Each breath continues the mistake of my existence and existence is a wearing, dragging agony of tiredness and numbness and tunnel vision into an endless future of more of the same.
This is not "selfishness." It is an act of altruism to allow the rest of you to continue without having to deal with my pain.
This is not "cowardice," it's just the last erg of energy leached from a weary existence, acknowledged.
Oblivion looks sweet, and beautiful, and NOTHING, a consummation devoutly to be wished, indeed.

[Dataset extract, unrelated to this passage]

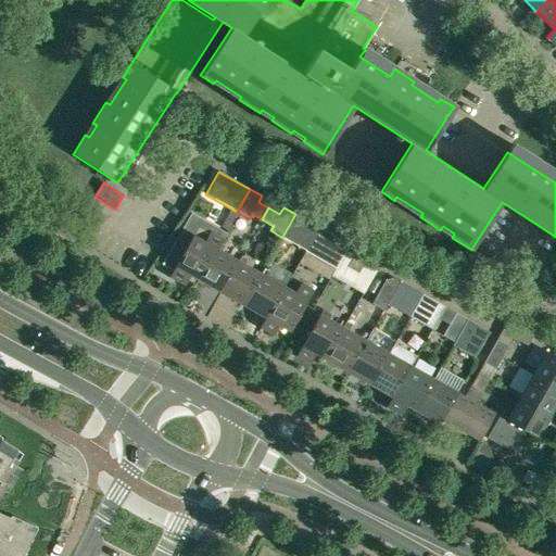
[(314,234),(317,228),(295,214),(282,237),(305,250),(307,245),(314,234)]
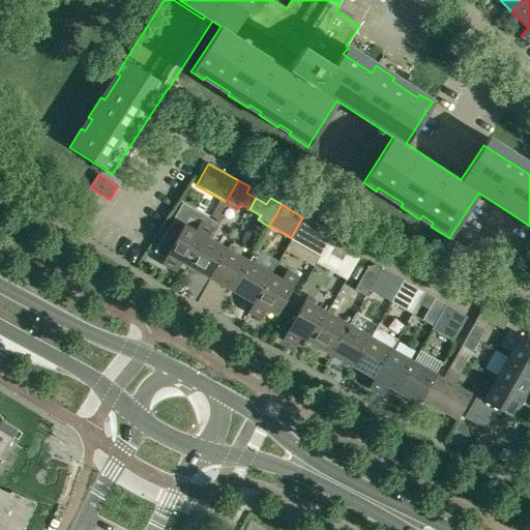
[(178,262),(188,268),(209,232),(211,228),(181,211),(169,233),(176,237),(160,264),(173,271),(178,262)]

If you were the wretched thing I am, you would do this, too. And yes, it may jolt you for a while, temporarily, that I chose this last act of controlling my destiny by ending it, but you will get over the jolt, and the shadow my existence, that interfered with your joy, that will be gone and the sun will shine fully upon you.
I don't pretend to speak for others who have been to that gateway, neither those who have turned back, nor those who stepped through. Nor is that voice "me."
That voice is my jerkbrain, my disease, the thing inside my head that wants me dead.
I choose not to let it win, each day, twenty-four hours at a time. Because twenty-four hours is all I can manage, even with medication that does help, even with a Program that functions as a lifeline, even with the love of friends, family, and dearest soulmate.
THIS twenty-four hours, I choose to keep the jerkbrain from winning.
Not from altruism, not from courage, but because I have given up. I am no longer fighting, I am no longer trying to control it, I have given that control over to a Power Greater than myself, and that Power gives me each twenty-four hours as a precious gift.
So when discussion like today's rips the scab off, I want to share a little of this experience for you, for others, because understanding of WHY suicide happens is so very necessary to helping us KEEP it from happening.
Saying it's about being "selfish" or "cowardly" does not help. It does not make me feel challenged to prove you wrong, or to 'buck up' or to stop being what I am-- a person with a chronic brain disorder. I have no control over that, and your ignorance and lack of understanding does nothing but convince me that the gap between my reality and yours is so wide and unbridgeable I might as well not even try. It gives the jerkbrain one more tool to use against me.
Please think about that, before making assertions about that of which you obviously know nothing.